Je dirai enfin que pour un président, général, ministre ou autre chef ; partir courant ou avant terme n'est pas un acte de fuyard. Il ne peut être qu'une réflexion sage et paisible. Car il provient d'une analyse qui anticipe les évènements. Surtout si ceux-ci sont impérieux et tenaces. Une bonne entrée donc dans l'histoire, avec un siège éternellement confortable est sujette à la nature de sortie du pouvoir. C'est cette dernière qui validera l'immortalité ou l'insanité. Car partir dans un choix réfléchi et voulu n'est pas mourir. C'est une raison ou personnelle ou d'Etat. La postérité saura reconnaitre les siens. Les autres également.

L'agenda des actions politiques d'appui à la démocratie

 Chez nous ; si la décantation immédiate n'est pas dans le départ de Bouteflika, nullement d'ailleurs suscité ; le changement de régime, la rupture de la continuité et le remodelage radical du pouvoir politique est à exécuter aussitôt. Rapidement. Il est grandement salutaire pour la nation que le président arrive paisiblement à l'échéance de son mandat. Il ne peut sans ça, donner l'occasion à ces millions de jeunes de lui réserver un sort funeste, lui qui a marqué aléatoirement les annales de la postérité nationale. L'histoire saura consigner, durant ce qui lui reste comme temps ; s'il allait ou non sauver son peuple de ce marasme généralisé, de cette traitre immobilisation gouvernementale. Pour ce faire, l'urgence après les promesses, est celle de passer aux décisions. Non pas, celles régulant les prix, suspendant le retrait de permis, ajournant la destruction de l'habitat précaire ou créant virtuellement du travail; mais celles qui ont un rapport direct avec la vie politique du pays. Le temps imparti d'ici à la prochaine présidentielle (avril 2014) est largement suffisamment pour mener à bien des actions d'envergure démocratique. Un agenda précis est à élaborer pour être respecté et suivi de près par la rue, les jeunes et les autres. Agréer les partis bannis jusqu'à présent, à l'exception du FIS et ses acolytes, les associer à la révision des lois fondamentales (constitution, loi électorale, codes de la wilaya et communes), nomination d'un gouvernement apolitique et non partisan, sans fil à la patte, ni bornes présidentielles ou sous spectre de forces occultes, élections législatives anticipées.

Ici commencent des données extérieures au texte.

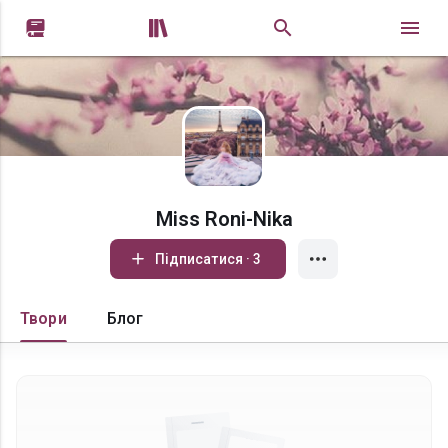


Miss Roni-Nika
Підписатися · 3
Твори
Блог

 Le président n'a pas à le faire par annonces successives et réparties dans le temps, croyant ainsi gagner du temps. Le peuple sait attendre. D'un seul coup, il peut regagner la confiance ébréchée, due à l'exercice d'un pouvoir inefficace et éloigné des aspirations populaires. Ainsi ce que l'on appellerait « L'agenda des actions politiques d'appui à la démocratie » sera souscrit et corroboré, loin des icones conspuées du pouvoir (UGTA, autres unions, partillons, société civile) mais par l'ensemble des acteurs politiques réels, personnalités, intellectuels et représentation légitime. Il peut faire, cet agenda concordataire l'objet d'une annonce globale et solennelle.

 Sans chantage, ni péril, ni menace ou encore de pression ; la nation, le président, les partis, le citoyen auront toute la latitude, une fois ainsi réhabilités ; de montrer aux autres que l'Algérie, est bel et bien un cas unique et encore « spécifique ». L'Algérie, faudrait-il le dire sans langue de bois ou d'ébène, n'a de leçon à ne recevoir de personne. Eh oui ; c'est l'algérianité grégaire de votre serviteur qui se dénude.one, two, three et free, viva l'Algérie.